Exercise directions
With the line containing "nose: (644, 358)" as the start and the line containing "left knee: (682, 477)" as the end, transcribe that span of the entries below exactly, including both.

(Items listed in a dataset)
== Segment start ==

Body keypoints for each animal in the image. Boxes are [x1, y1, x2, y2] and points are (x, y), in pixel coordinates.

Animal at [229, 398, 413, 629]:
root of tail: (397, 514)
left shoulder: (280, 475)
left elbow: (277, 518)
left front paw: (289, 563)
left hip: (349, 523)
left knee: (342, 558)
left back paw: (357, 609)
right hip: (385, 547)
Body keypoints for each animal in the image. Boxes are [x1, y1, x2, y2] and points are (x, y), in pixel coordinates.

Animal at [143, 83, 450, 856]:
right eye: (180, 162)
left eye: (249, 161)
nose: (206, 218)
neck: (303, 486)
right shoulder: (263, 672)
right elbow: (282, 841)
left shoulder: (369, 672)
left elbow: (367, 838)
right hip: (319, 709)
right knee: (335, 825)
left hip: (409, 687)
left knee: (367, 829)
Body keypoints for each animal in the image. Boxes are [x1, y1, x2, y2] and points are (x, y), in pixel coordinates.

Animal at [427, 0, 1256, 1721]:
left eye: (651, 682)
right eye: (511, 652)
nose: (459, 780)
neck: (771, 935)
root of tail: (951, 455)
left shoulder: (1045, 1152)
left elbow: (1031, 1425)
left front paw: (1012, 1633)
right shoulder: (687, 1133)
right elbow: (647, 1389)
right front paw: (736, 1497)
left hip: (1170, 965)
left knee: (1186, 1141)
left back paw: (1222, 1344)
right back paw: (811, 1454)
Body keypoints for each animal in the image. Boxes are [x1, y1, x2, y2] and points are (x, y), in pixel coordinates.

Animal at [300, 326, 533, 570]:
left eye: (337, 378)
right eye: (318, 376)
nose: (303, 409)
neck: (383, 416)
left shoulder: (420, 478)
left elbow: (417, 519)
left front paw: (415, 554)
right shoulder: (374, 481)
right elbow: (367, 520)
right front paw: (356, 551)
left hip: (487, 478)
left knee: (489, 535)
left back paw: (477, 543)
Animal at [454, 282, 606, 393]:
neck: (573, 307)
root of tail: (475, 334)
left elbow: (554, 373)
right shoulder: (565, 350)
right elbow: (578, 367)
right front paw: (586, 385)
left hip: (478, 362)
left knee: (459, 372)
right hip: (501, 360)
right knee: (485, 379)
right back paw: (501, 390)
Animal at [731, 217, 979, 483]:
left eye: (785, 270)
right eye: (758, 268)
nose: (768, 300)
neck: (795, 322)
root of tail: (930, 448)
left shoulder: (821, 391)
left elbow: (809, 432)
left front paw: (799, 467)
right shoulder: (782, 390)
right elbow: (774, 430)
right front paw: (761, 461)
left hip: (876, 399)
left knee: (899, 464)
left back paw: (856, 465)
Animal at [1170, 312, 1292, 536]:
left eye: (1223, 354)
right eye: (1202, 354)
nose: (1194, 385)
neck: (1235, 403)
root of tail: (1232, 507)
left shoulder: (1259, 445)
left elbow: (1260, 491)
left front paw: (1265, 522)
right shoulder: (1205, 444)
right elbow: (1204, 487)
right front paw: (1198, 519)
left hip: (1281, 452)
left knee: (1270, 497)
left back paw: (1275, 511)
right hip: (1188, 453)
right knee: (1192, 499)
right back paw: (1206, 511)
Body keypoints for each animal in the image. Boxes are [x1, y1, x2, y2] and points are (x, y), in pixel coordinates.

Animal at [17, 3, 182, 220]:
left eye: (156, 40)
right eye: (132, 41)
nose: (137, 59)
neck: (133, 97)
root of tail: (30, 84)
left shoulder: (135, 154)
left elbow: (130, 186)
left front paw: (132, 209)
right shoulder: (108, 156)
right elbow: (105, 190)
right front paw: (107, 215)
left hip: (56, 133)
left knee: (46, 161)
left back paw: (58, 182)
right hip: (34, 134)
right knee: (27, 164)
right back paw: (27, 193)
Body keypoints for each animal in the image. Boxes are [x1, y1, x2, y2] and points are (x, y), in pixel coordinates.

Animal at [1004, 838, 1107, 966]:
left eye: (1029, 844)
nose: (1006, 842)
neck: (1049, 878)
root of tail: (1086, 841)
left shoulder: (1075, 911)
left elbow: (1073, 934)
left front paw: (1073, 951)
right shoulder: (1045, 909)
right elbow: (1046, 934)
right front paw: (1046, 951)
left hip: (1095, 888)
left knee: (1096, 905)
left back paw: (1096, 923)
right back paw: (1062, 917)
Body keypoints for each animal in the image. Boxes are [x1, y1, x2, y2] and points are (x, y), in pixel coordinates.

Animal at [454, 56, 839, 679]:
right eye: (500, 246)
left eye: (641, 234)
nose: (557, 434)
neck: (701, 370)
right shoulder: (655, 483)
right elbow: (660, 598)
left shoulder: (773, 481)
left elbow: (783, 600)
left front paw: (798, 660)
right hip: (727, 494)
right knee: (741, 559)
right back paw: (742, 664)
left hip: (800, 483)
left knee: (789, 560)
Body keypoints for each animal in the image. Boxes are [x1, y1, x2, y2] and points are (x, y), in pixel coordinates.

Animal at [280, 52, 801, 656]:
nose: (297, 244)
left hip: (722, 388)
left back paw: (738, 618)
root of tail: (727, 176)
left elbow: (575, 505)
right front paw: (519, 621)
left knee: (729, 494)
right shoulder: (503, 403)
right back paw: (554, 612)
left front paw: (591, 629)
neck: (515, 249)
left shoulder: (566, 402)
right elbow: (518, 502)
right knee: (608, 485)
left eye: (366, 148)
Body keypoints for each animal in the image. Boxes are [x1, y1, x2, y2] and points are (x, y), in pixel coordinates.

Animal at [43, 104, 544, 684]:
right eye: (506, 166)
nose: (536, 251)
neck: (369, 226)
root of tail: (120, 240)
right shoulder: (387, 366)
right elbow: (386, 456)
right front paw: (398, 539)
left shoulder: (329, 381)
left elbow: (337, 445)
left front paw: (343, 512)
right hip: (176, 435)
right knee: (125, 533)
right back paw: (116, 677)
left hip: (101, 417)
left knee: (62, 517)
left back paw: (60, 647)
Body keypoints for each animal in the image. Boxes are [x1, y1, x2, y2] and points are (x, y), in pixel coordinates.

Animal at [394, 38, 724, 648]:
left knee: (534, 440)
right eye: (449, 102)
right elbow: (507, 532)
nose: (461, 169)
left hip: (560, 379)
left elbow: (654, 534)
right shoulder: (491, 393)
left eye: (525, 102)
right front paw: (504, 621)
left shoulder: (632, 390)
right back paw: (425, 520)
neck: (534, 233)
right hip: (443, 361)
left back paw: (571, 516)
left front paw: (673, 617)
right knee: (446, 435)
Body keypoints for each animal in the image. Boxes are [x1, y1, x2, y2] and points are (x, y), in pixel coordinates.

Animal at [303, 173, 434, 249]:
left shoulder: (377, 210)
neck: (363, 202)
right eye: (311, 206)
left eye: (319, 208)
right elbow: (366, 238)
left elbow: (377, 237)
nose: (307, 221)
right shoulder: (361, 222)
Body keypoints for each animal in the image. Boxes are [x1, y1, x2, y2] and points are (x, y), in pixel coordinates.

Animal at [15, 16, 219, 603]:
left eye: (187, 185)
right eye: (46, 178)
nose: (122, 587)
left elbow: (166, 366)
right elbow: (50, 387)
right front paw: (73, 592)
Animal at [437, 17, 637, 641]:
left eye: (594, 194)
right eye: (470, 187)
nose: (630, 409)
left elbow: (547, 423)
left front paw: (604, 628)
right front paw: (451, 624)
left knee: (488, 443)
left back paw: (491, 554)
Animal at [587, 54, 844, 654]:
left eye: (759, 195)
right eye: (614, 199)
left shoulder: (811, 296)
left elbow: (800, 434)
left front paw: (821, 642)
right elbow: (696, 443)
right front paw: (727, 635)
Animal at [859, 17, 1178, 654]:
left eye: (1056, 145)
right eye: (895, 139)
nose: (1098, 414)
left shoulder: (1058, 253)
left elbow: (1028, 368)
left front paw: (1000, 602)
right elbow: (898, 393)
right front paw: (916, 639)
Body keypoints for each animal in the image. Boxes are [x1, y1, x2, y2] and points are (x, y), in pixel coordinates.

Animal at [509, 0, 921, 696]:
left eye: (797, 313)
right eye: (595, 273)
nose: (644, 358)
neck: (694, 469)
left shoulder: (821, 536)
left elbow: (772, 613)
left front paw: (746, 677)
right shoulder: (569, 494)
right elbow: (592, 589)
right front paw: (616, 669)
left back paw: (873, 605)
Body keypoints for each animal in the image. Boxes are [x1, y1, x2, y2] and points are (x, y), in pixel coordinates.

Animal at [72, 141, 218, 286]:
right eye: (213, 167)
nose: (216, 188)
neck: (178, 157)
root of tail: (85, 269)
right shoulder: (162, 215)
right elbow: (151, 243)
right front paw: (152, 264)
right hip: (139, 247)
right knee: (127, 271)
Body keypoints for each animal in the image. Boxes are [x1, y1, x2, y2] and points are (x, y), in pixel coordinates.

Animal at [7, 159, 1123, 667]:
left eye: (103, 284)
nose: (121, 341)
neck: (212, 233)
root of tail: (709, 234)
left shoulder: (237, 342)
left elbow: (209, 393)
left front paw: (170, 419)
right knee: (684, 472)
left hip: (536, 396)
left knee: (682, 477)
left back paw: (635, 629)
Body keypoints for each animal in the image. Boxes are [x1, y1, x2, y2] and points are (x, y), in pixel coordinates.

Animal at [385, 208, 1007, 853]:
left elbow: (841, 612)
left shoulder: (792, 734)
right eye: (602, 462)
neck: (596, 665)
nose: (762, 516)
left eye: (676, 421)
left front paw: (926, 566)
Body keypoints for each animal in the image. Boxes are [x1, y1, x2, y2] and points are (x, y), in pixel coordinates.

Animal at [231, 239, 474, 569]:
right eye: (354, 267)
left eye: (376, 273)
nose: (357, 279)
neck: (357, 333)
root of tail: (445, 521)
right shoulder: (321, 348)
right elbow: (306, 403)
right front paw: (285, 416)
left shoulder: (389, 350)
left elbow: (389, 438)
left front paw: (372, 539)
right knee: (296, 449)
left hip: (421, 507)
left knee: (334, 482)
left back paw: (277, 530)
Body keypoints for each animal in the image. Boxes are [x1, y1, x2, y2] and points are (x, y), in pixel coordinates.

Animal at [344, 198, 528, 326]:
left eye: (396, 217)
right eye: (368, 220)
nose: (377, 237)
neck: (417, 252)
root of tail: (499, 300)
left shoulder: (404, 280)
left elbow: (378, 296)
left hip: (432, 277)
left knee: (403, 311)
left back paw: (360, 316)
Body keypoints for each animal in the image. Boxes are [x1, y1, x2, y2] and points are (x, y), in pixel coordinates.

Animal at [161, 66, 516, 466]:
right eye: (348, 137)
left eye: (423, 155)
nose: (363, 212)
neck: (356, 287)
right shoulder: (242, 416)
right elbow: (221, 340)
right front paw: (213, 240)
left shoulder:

== Segment end ==

Solved exercise
nose: (644, 358)
neck: (694, 469)
left shoulder: (821, 536)
left elbow: (772, 613)
left front paw: (746, 677)
right shoulder: (569, 494)
right elbow: (592, 589)
right front paw: (616, 669)
left back paw: (873, 605)
Body keypoints for each animal in the image. Boxes are [x1, y1, x2, y2] and points are (x, y), in pixel coordinates.

Animal at [72, 141, 218, 286]:
right eye: (213, 167)
nose: (216, 188)
neck: (178, 157)
root of tail: (85, 269)
right shoulder: (162, 215)
right elbow: (151, 243)
right front paw: (152, 264)
right hip: (139, 247)
right knee: (127, 271)
Body keypoints for each animal in the image. Boxes are [x1, y1, x2, y2] and points are (x, y), in pixel coordinates.

Animal at [7, 159, 1123, 667]:
left eye: (103, 284)
nose: (121, 341)
neck: (212, 233)
root of tail: (709, 234)
left shoulder: (237, 342)
left elbow: (209, 393)
left front paw: (170, 419)
right knee: (684, 472)
left hip: (536, 396)
left knee: (682, 477)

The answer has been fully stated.